第6章 6th
夢を見た。
夢だとわかったのは、月明かりに照らされた鏡越しに映った自分が今より幼く見えたからだ。
弱くて、情けない、でも、羨ましいと今は思う。
まだ素直で、純粋だった頃。
あの頃の私なら、今よりもずっと研二に優しくできたのかもしれない。
真っ暗な部屋に1人、だけどまだ研二の残り香。
こんな鮮明だったのかと、あの頃の私に気づかないことを思う。
そんな時ガチャガチャと鍵を開ける音がして、多分夜中だというのにだいぶ慌ただしい。
『ただいま!!』
感じの焦ったような声と共に電気がついた。
『ゆり!!起きてたぁっ』
安心し切ったような顔で研二が言うから、何事かと思えば研二は眉を八の字にしてパチンと両手を合わせる。

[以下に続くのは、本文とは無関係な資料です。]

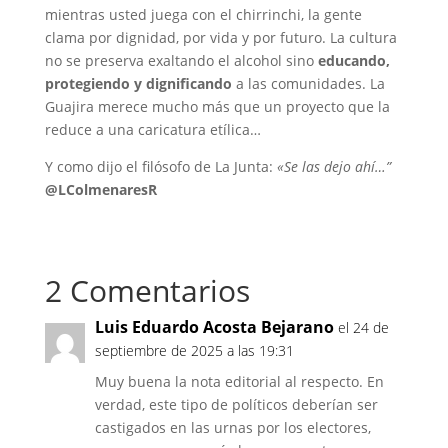
mientras usted juega con el chirrinchi, la gente
clama por dignidad, por vida y por futuro. La cultura
no se preserva exaltando el alcohol sino
educando,
protegiendo y dignificando
a las comunidades. La
Guajira merece mucho más que un proyecto que la
reduce a una caricatura etílica…
Y como dijo el filósofo de La Junta:
«Se las dejo ahí…”
@LColmenaresR
2 Comentarios
Luis Eduardo Acosta Bejarano
el 24 de
septiembre de 2025 a las 19:31
Muy buena la nota editorial al respecto. En
verdad, este tipo de políticos deberían ser
castigados en las urnas por los electores,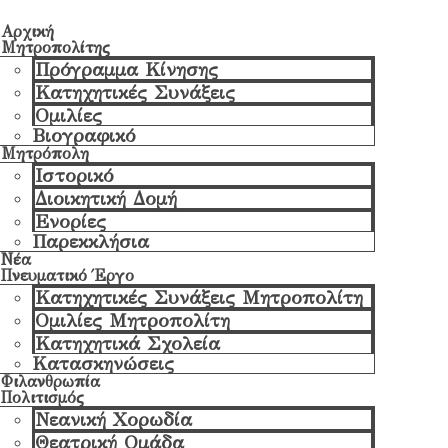
Αρχική
Μητροπολίτης
Πρόγραμμα Κίνησης
Κατηχητικές Συνάξεις
Ομιλίες
Βιογραφικό
Μητρόπολη
Ιστορικό
Διοικητική Δομή
Ενορίες
Παρεκκλήσια
Νέα
Πνευματικό Έργο
Κατηχητικές Συνάξεις Μητροπολίτη
Ομιλίες Μητροπολίτη
Κατηχητικά Σχολεία
Κατασκηνώσεις
Φιλανθρωπία
Πολιτισμός
Νεανική Χορωδία
Θεατρική Ομάδα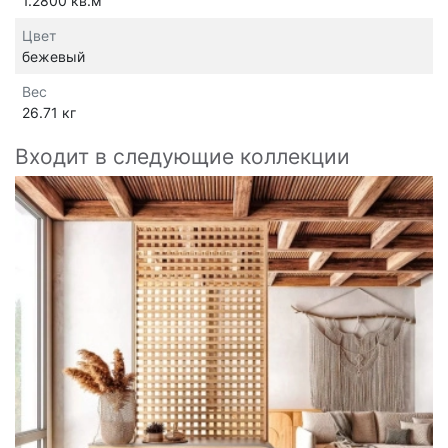
1.2800 кв.м
Цвет
бежевый
Вес
26.71 кг
Входит в следующие коллекции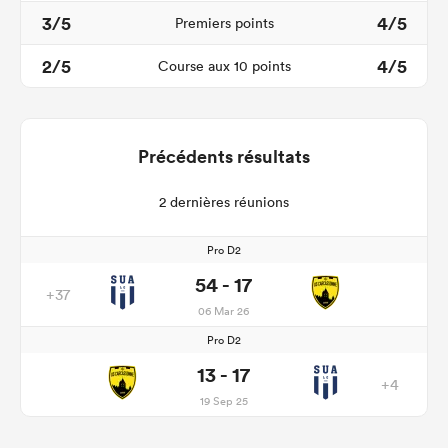
3/5
4/5
Premiers points
2/5
4/5
Course aux 10 points
Précédents résultats
2 dernières réunions
Pro D2
54 - 17
+37
06 Mar 26
Pro D2
13 - 17
+4
19 Sep 25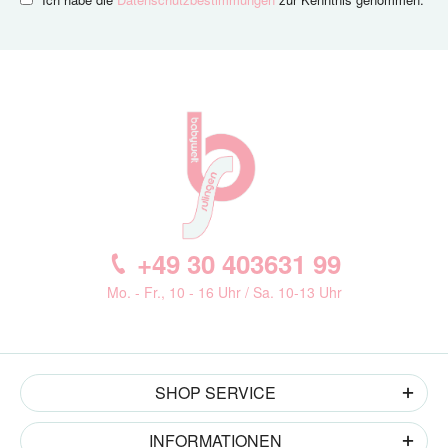
+49 30 403631 99
Mo. - Fr., 10 - 16 Uhr / Sa. 10-13 Uhr
SHOP SERVICE
INFORMATIONEN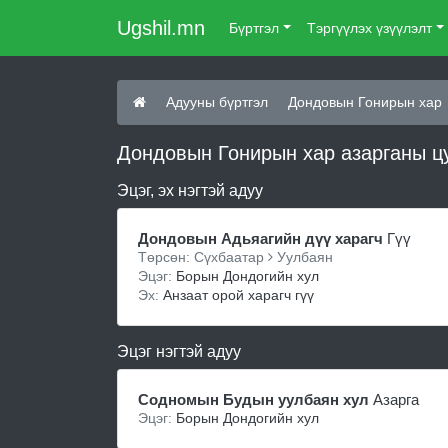
Ugshil.mn
Бүртгэл
Тэргүүлэх үзүүлэлт
Адууны бүртгэл
Дондовын Гонирын хар
Дондовын Гонирын хар азарганы ц
Эцэг, эх нэгтэй адуу
Дондовын Адьяагийн дүү харагч
Гүү
Төрсөн: Сүхбаатар
Уулбаян
Эцэг:
Борын Дондогийн хул
Эх:
Анзаат орой харагч гүү
Эцэг нэгтэй адуу
Содномын Будын уулбаян хул
Азарга
Эцэг:
Борын Дондогийн хул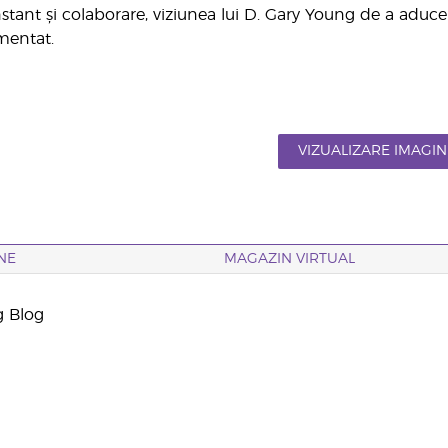
stant și colaborare, viziunea lui D. Gary Young de a aduce 
mentat.
VIZUALIZARE IMAGIN
NE
MAGAZIN VIRTUAL
g Blog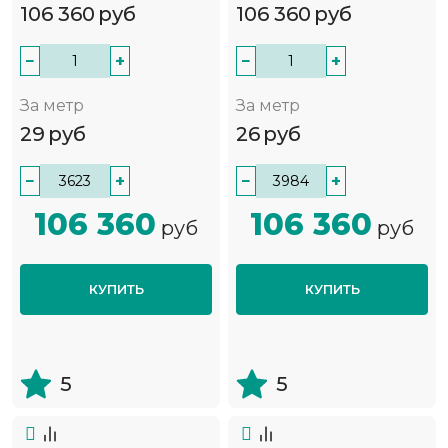
106 360
руб
106 360
руб
−
+
−
+
За метр
За метр
29
руб
26
руб
−
+
−
+
106 360
106 360
руб
руб
КУПИТЬ
КУПИТЬ
5
5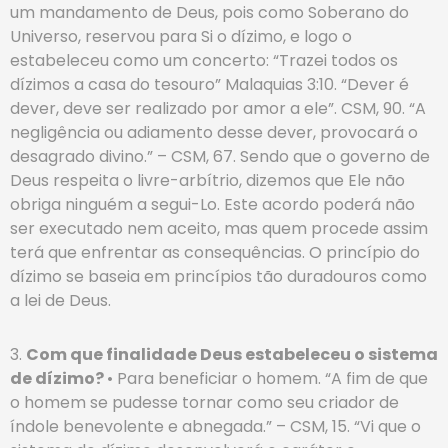
um mandamento de Deus, pois como Soberano do
Universo, reservou para Si o dízimo, e logo o
estabeleceu como um concerto: “Trazei todos os
dízimos a casa do tesouro” Malaquias 3:10. “Dever é
dever, deve ser realizado por amor a ele”. CSM, 90. “A
negligência ou adiamento desse dever, provocará o
desagrado divino.” – CSM, 67. Sendo que o governo de
Deus respeita o livre-arbítrio, dizemos que Ele não
obriga ninguém a segui-Lo. Este acordo poderá não
ser executado nem aceito, mas quem procede assim
terá que enfrentar as consequências. O princípio do
dízimo se baseia em princípios tão duradouros como
a lei de Deus.
3.
Com que finalidade Deus estabeleceu o sistema
de dízimo?
• Para beneficiar o homem. “A fim de que
o homem se pudesse tornar como seu criador de
índole benevolente e abnegada.” – CSM, 15. “Vi que o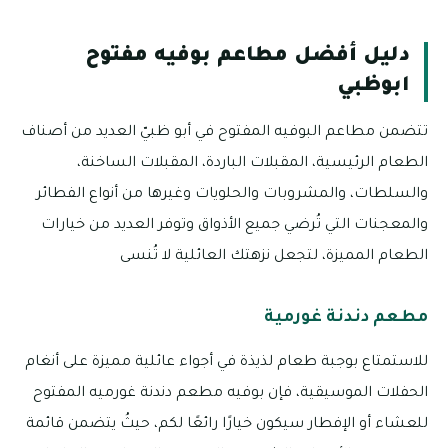
دليل أفضل مطاعم بوفيه مفتوح
ابوظبي
تتضمن مطاعم البوفيه المفتوح في أبو ظبيّ العديد من أصناف
الطعام الرئيسية، المقبلات الباردة، المقبلات الساخنة،
والسلطات، والمشروبات والحلويات وغيرها من أنواع الفطائر
والمعجنات التي تُرضي جميع الأذواق وتوفر العديد من خيارات
الطعام المميزة، لتجعل نزهتك العائلية لا تُنسى
مطعم دندنة غورمية
للاستمتاع بوجبة طعام لذيذة في أجواء عائلية مميزة على أنغام
الحفلات الموسيقية، فإن بوفيه مطعم دندنة غورميه المفتوح
للعشاء أو الإفطار سيكون خيارًا رائعًا لكم، حيثُ يتضمن قائمة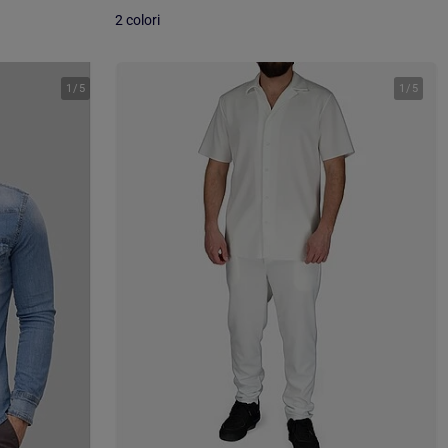
2 colori
1
/
5
1
/
5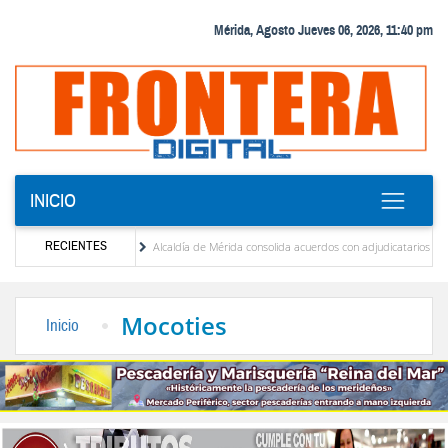
Mérida, Agosto Jueves 06, 2026, 11:40 pm
INICIO
RECIENTES
ordero R.
Alcaldía de Mérida consolida acuerdos con adjudicatarios del Mercado Peri
daños por lluvias
Gobierno de Trump considera como “una oportunidad única” las ne
Mocoties
Inicio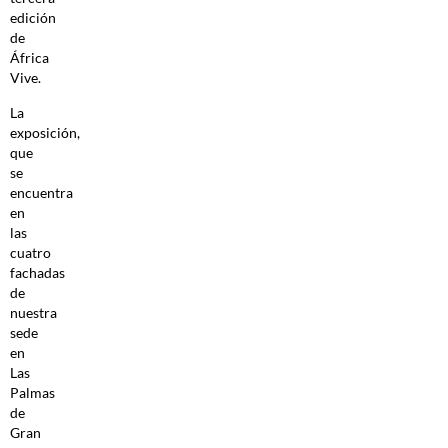
edición
de
África
Vive.
La
exposición,
que
se
encuentra
en
las
cuatro
fachadas
de
nuestra
sede
en
Las
Palmas
de
Gran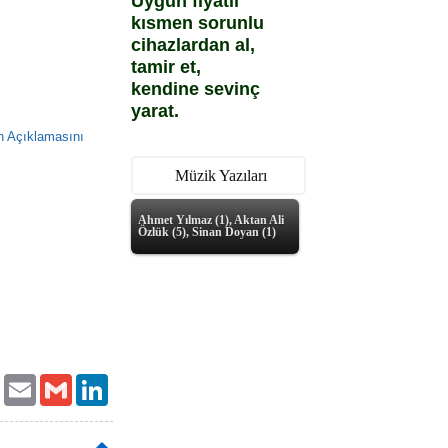
Uygun fiyatlı
kısmen sorunlu
cihazlardan al,
tamir et,
kendine sevinç
yarat.
n Açıklamasını
Müzik Yazıları
Ahmet Yılmaz (1), Aktan Ali
Özlük (5), Sinan Doyan (1)
ok
Twitter
Email
Gmail
LinkedIn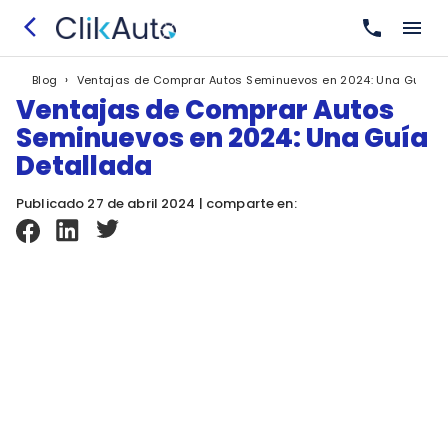
›
Ventajas de Comprar Autos Seminuevos en 2024: Una Guía D
Blog
Ventajas de Comprar Autos
Seminuevos en 2024: Una Guía
Detallada
Publicado 27 de abril 2024 | comparte en: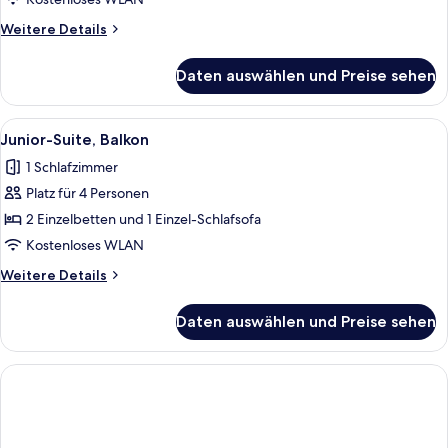
anzeigen
Weitere
Weitere Details
Details
für
Daten auswählen und Preise sehen
Superior-
Doppelzimmer,
Balkon
Alle
Junior-Suite, Balkon | Zimmersafe, Sc
8
Junior-Suite, Balkon
Fotos
1 Schlafzimmer
für
Platz für 4 Personen
Junior-
Suite,
2 Einzelbetten und 1 Einzel-Schlafsofa
Balkon
Kostenloses WLAN
anzeigen
Weitere
Weitere Details
Details
für
Daten auswählen und Preise sehen
Junior-
Suite,
Balkon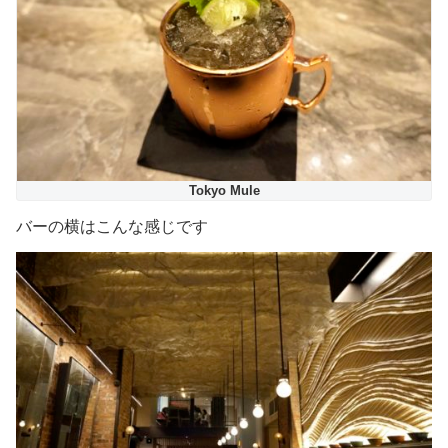
Tokyo Mule
バーの横はこんな感じです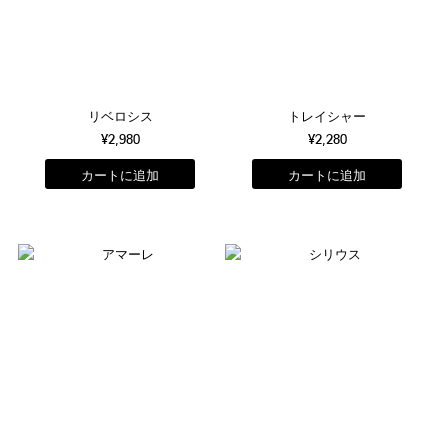
リベロシス
トレイシャー
¥2,980
¥2,280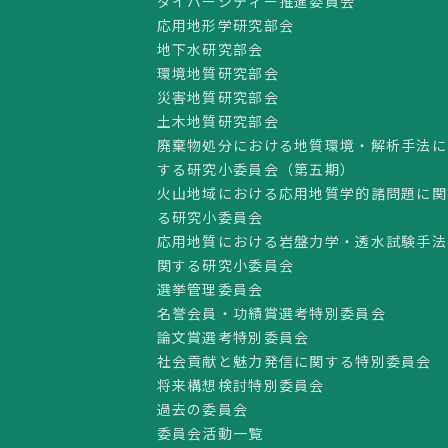
ダイバーシティー推進委員会
応用地形学研究部会
地下水研究部会
環境地質研究部会
災害地質研究部会
土木地質研究部会
廃棄物処分における地質環境・解析手法に
する研究小委員会（第五期）
火山地域における応用地質学的諸問題に関
る研究小委員会
応用地質における岩盤力学・透水試験手法
関する研究小委員会
選挙管理委員会
名誉会員・功績賞選考特別委員会
論文賞選考特別委員会
社会貢献と魅力発信に関する特別委員会
将来構想検討特別委員会
過去の委員会
委員会活動一覧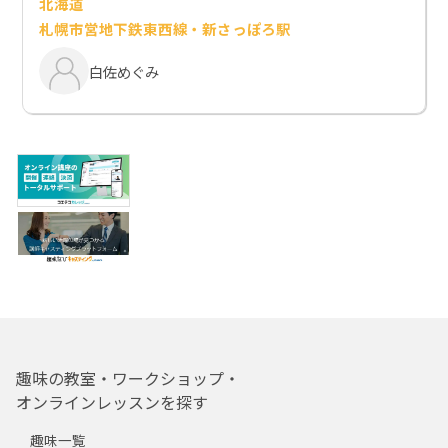
北海道
札幌市営地下鉄東西線・新さっぽろ駅
白佐めぐみ
趣味の教室・ワークショップ・
オンラインレッスンを探す
趣味一覧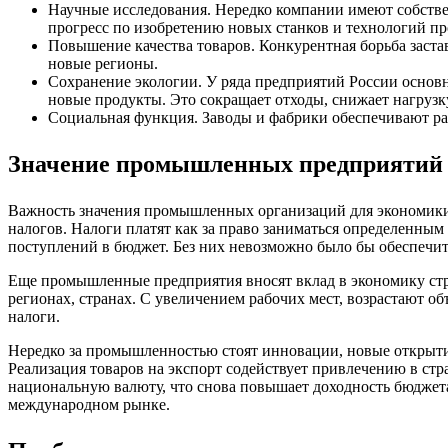
Научные исследования. Нередко компании имеют собстве
прогресс по изобретению новых станков и технологий пр
Повышение качества товаров. Конкурентная борьба заст
новые регионы.
Сохранение экологии. У ряда предприятий России основн
новые продукты. Это сокращает отходы, снижает нагрузку
Социальная функция. Заводы и фабрики обеспечивают раз
Значение промышленных предприятий 
Важность значения промышленных организаций для экономики в
налогов. Налоги платят как за право заниматься определенным
поступлений в бюджет. Без них невозможно было бы обеспечит
Еще промышленные предприятия вносят вклад в экономику стра
регионах, странах. С увеличением рабочих мест, возрастают 
налоги.
Нередко за промышленностью стоят инновации, новые открытия
Реализация товаров на экспорт содействует привлечению в стр
национальную валюту, что снова повышает доходность бюджет
международном рынке.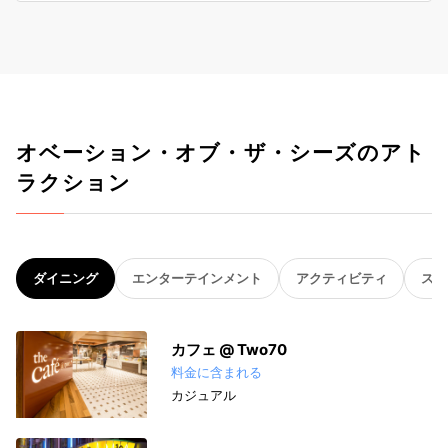
オベーション・オブ・ザ・シーズのアト
ラクション
ダイニング
エンターテインメント
アクティビティ
スパ
カフェ @ Two70
料金に含まれる
カジュアル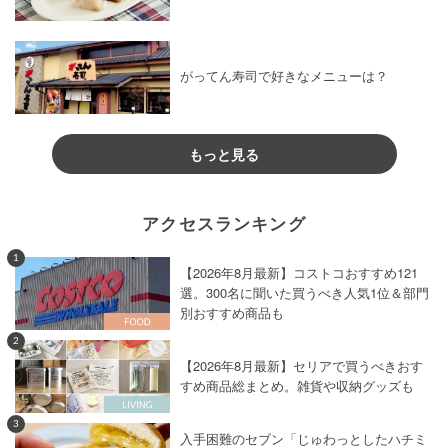
がってん寿司で好きなメニューは？
もっと見る
アクセスランキング
1
【2026年8月最新】コストコおすすめ121
選。300名に聞いた買うべき人気1位＆部門
別おすすめ商品も
2
【2026年8月最新】セリアで買うべきおす
すめ商品総まとめ。雑貨や収納グッズも
3
入手困難のセブン「じゅわっとしたハチミ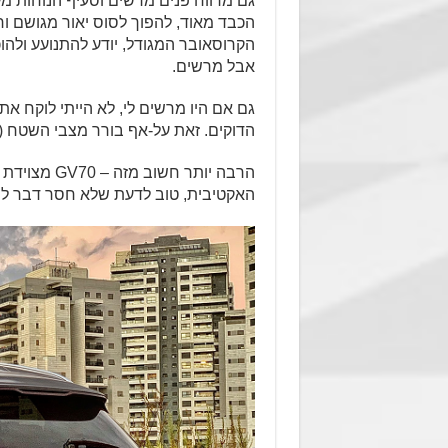
גם מרווח פנים מרשים וסעיף הנוחות מק
הכבד מאוד, להפוך לסוס יאור מגושם ור
הקרוסאובר המגודל, יודע להתנועע ולהו
אבל מרשים.
גם אם היו מרשים לי, לא הייתי לוקח 
הדוקים. זאת על-אף בורר מצבי השטח (ח
הרבה יותר ח
האקטיבית, טוב לדעת שלא חסר דבר לה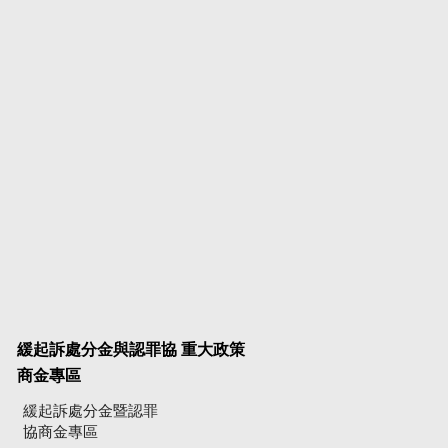
緩起訴處分金與認罪協
重大政策
商金專區
緩起訴處分金暨認罪
協商金專區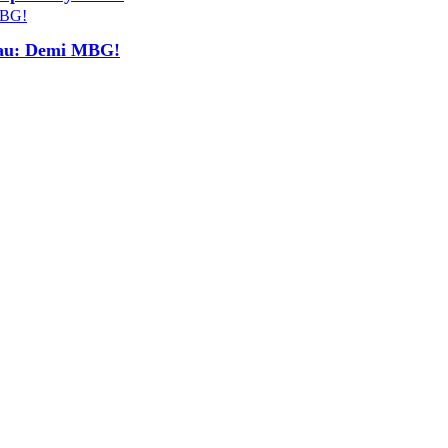
isau: Demi MBG!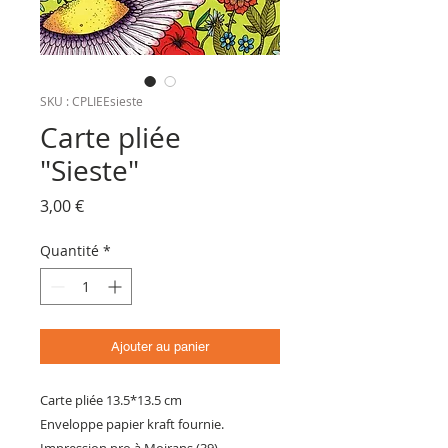
SKU : CPLIEEsieste
Carte pliée
"Sieste"
Prix
3,00 €
Quantité
*
Ajouter au panier
Carte pliée 13.5*13.5 cm
Enveloppe papier kraft fournie.
Impression pro à Moirans (39)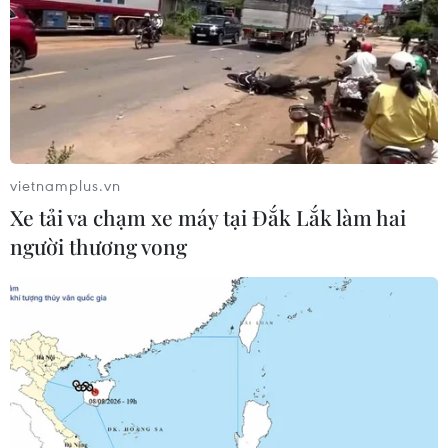
TIN CÙNG CHUYÊN MỤC
Chủ tịch Quốc hội Lào
Xaysomphone Phomvihane từ trần
vietnamplus.vn
08/08/2026 17:30
Xe tải va chạm xe máy tại Đắk Lắk làm hai
người thương vong
Bang Hessen của Đức mong muốn
tăng cường hợp tác với các nước
ASEAN
08/08/2026 17:11
Bạo lực súng đạn đặt ra thách thức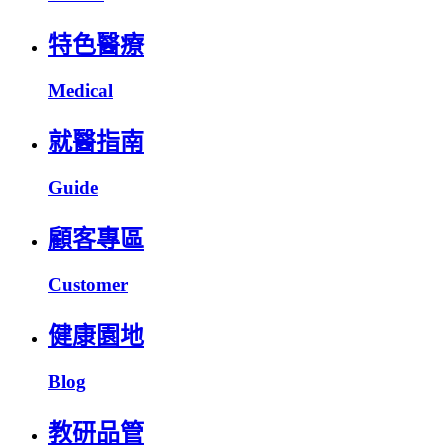
特色醫療
Medical
就醫指南
Guide
顧客專區
Customer
健康園地
Blog
教研品管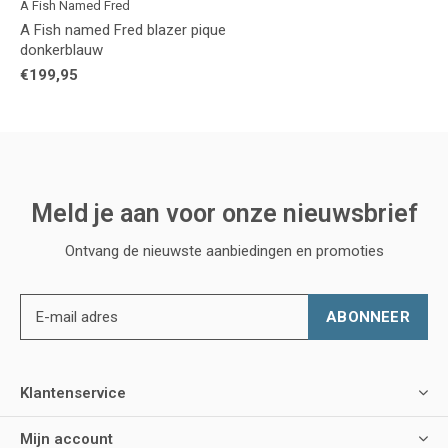
A Fish Named Fred
A Fish named Fred blazer pique
donkerblauw
€199,95
Meld je aan voor onze nieuwsbrief
Ontvang de nieuwste aanbiedingen en promoties
ABONNEER
Klantenservice
Mijn account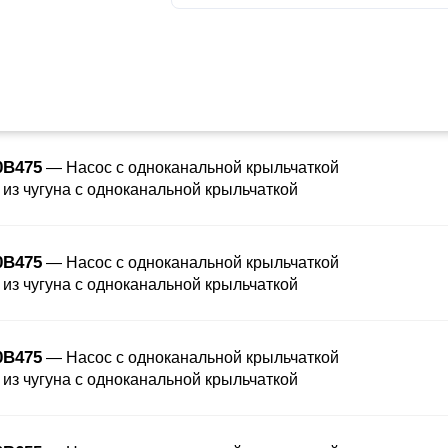
0B475
— Насос с одноканальной крыльчаткой
 из чугуна с одноканальной крыльчаткой
0B475
— Насос с одноканальной крыльчаткой
 из чугуна с одноканальной крыльчаткой
0B475
— Насос с одноканальной крыльчаткой
 из чугуна с одноканальной крыльчаткой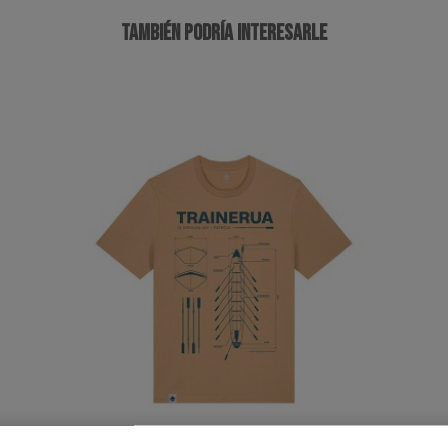
TAMBIÉN PODRÍA INTERESARLE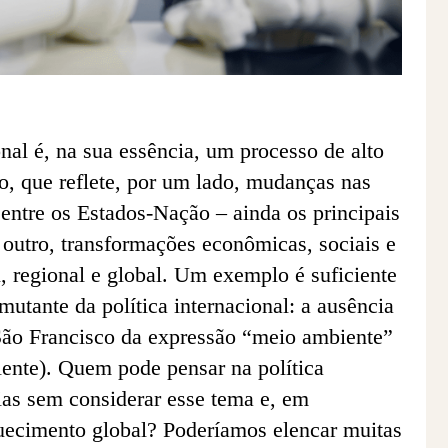
onal é, na sua essência, um processo de alto
, que reflete, por um lado, mudanças nas
 entre os Estados-Nação – ainda os principais
r outro, transformações econômicas, sociais e
l, regional e global. Um exemplo é suficiente
 mutante da política internacional: a ausência
 São Francisco da expressão “meio ambiente”
lente). Quem pode pensar na política
ias sem considerar esse tema e, em
quecimento global? Poderíamos elencar muitas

『ごめん!!忘れてたわけじゃないんだ!!本当に!!』
その時気づいた、知らない香水の匂いに混じって、くしゃくしゃの上着を持つ腕。見つけたワイシャツの首元にすれた真っ赤なリップの汚れ。
研二に限ってそれはないと思っていたのに、一気に肝が冷えた。
何も言わない私の顔を研二は、窺うように覗き込んでくる。
『ねぇ、ゆり…ごめんって、機嫌なおして?』
浮かんだ二文字。
"浮気"?
疑う余地もなく、目の前の研二の乱れた髪と汗が首元を伝う。
何か言いかける前に察しのいい研二が、私の後ろに何かを見つけて、声を上げる。
『すげぇ、これ!全部ゆりが作ったのかよ!…って、尚更ごめんな、本当に』
"ごめん"の一言で許せるはずもない。
どれだけ研二を想っていてるか。今も変わらずどれだけ、どれだけ愛しているか、この頃の研二はちゃんとわかってるのだろうか。
『絶対に許さない』
『そうだよな…。うん、言い訳するつもりもない』
『私は研二のことずっと想っているのに…』
『うん』
『ずっとずっと、想ってるのに!馬鹿!!』
八の字に下がった眉が、余計にムカつく。
『研二はわからないんだ!!警察官になるのを決めた時も、いくら手先が器用だからって、機械につよいからって!松を追って爆処に行った時も!!
全部研二は私がそばにいなくてもいいって思ってたから、いつも私が追いつけないような場所を目指すんでしょ!!